You should be prepared to ask some questions that have specific, detailed answers. Maybe ask about their approach to sample selection and their evidence gathering approach. How do they respond? Do they take the time to go into the detail with you? Perhaps ask them to walk through a scenario where they’ve found something non-compliant in your environment. How do they raise it with you? What do they look for you to do, and what assistance can they provide?

This aspect is very similar to hiring an employee. They will be in your space for a while, and have a big impact on how your project is likely to go. Does your gut tell you they’ll be a source of solutions, or problems?

Do your Due Diligence

The PCI DSS requires that you conduct due diligence on any parties able to affect the security of CHD. Start out as you mean to go on with a formal due diligence process when selecting your QSA.

What does this due diligence process look like? Ultimately you’re going to define a checklist of items that each candidate will be measured against. You need to understand what criteria are important to any company in your position, and also whether you have any specific needs beyond this. You can start with the items listed above in this article, and expand from there.

  • Can they perform PCI DSS work in your region(s)?
  • Do they provide additional services you’ll need to be PCI DSS compliant?
  • Have they assessed companies with a similar size and business to yours?
  • Do they do crossover work, such as SOC 2 assessments?
  • Is their proposal fixed cost?
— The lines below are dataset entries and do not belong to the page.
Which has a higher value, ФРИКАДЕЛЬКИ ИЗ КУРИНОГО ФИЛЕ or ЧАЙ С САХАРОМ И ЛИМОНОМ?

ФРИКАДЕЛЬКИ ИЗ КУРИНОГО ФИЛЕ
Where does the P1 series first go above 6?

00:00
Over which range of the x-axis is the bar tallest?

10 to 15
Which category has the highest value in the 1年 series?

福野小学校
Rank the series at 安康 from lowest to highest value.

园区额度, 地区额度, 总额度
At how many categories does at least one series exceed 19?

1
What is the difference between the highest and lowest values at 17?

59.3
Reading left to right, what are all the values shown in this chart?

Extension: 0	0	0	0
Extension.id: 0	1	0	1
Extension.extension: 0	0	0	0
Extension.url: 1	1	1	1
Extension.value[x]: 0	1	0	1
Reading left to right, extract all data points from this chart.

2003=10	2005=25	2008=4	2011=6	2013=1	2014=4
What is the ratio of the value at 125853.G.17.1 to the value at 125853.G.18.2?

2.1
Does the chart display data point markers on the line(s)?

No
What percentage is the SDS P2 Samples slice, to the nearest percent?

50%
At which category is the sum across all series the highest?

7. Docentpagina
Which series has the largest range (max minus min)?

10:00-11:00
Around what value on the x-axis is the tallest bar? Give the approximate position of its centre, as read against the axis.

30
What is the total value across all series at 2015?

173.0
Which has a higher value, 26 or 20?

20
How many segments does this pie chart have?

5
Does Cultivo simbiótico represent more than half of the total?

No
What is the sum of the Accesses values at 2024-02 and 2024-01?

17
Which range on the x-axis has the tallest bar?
How do they handle scope creep or overruns?

As you go through your list of items, gather the evidence in each area and collect it in one place. You want to have this material to hand as you go through your decision making process.

Once you feel you have all the information needed to make a decision, write a report on what should be done. Do this because the act of writing a report forces you to organize your thoughts and see potential issues in your arguments. It doesn’t have to be a large report, but you should be able to justify how you made a big decision like this.

Finally, you should keep a copy of your report plus the material you gathered in a secure location. You want to maintain this for several years past the end of the contract in case any disputes arise. It’s always helpful to be able to go back and be reminded why decisions were made, based on what information.